(Page images and extracted text)
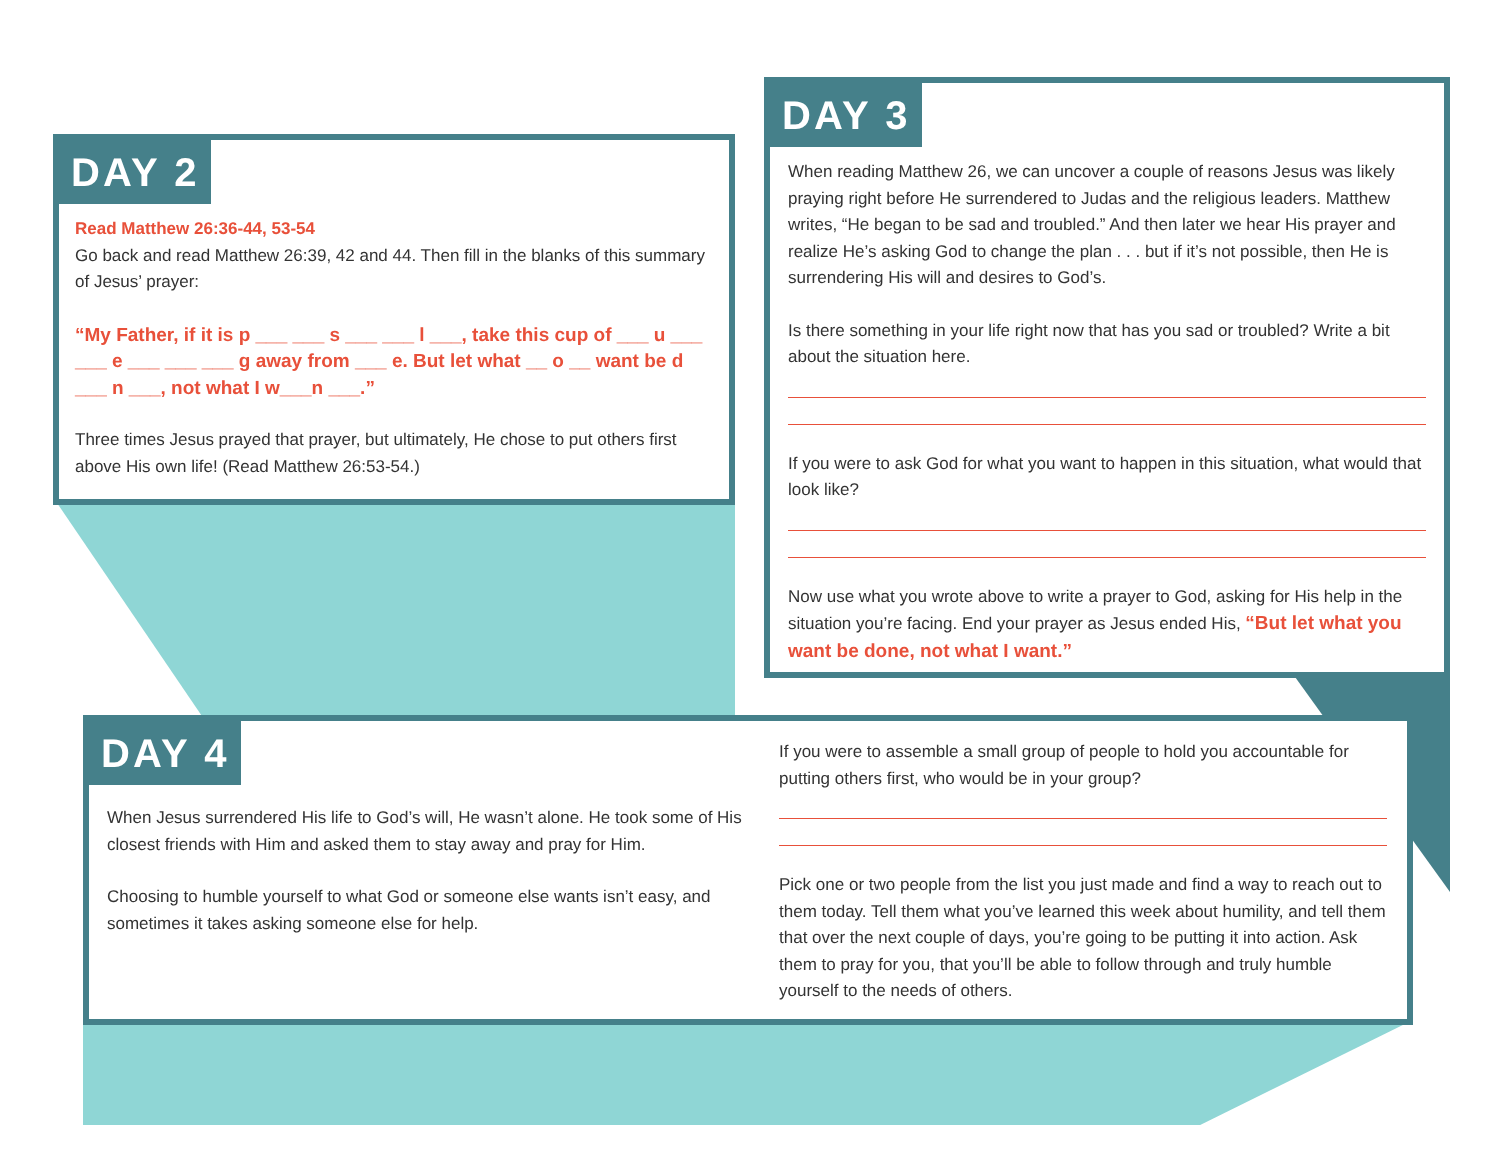DAY 2
Read Matthew 26:36-44, 53-54
Go back and read Matthew 26:39, 42 and 44. Then fill in the blanks of this summary of Jesus’ prayer:
“My Father, if it is p ___ ___ s ___ ___ l ___, take this cup of ___ u ___ ___ e ___ ___ ___ g away from ___ e. But let what __ o __ want be d ___ n ___, not what I w___n ___.”
Three times Jesus prayed that prayer, but ultimately, He chose to put others first above His own life! (Read Matthew 26:53-54.)
DAY 3
When reading Matthew 26, we can uncover a couple of reasons Jesus was likely praying right before He surrendered to Judas and the religious leaders. Matthew writes, “He began to be sad and troubled.” And then later we hear His prayer and realize He’s asking God to change the plan . . . but if it’s not possible, then He is surrendering His will and desires to God’s.
Is there something in your life right now that has you sad or troubled? Write a bit about the situation here.
If you were to ask God for what you want to happen in this situation, what would that look like?
Now use what you wrote above to write a prayer to God, asking for His help in the situation you’re facing. End your prayer as Jesus ended His, “But let what you want be done, not what I want.”
DAY 4
When Jesus surrendered His life to God’s will, He wasn’t alone. He took some of His closest friends with Him and asked them to stay away and pray for Him.
Choosing to humble yourself to what God or someone else wants isn’t easy, and sometimes it takes asking someone else for help.
If you were to assemble a small group of people to hold you accountable for putting others first, who would be in your group?
Pick one or two people from the list you just made and find a way to reach out to them today. Tell them what you’ve learned this week about humility, and tell them that over the next couple of days, you’re going to be putting it into action. Ask them to pray for you, that you’ll be able to follow through and truly humble yourself to the needs of others.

**ACTION ITEM**
All lines that contain the word "would" must be copied from the records above.

**EXPECTED ANSWER**
If you were to ask God for what you want to happen in this situation, what would that look like?
If you were to assemble a small group of people to hold you accountable for putting others first, who would be in your group?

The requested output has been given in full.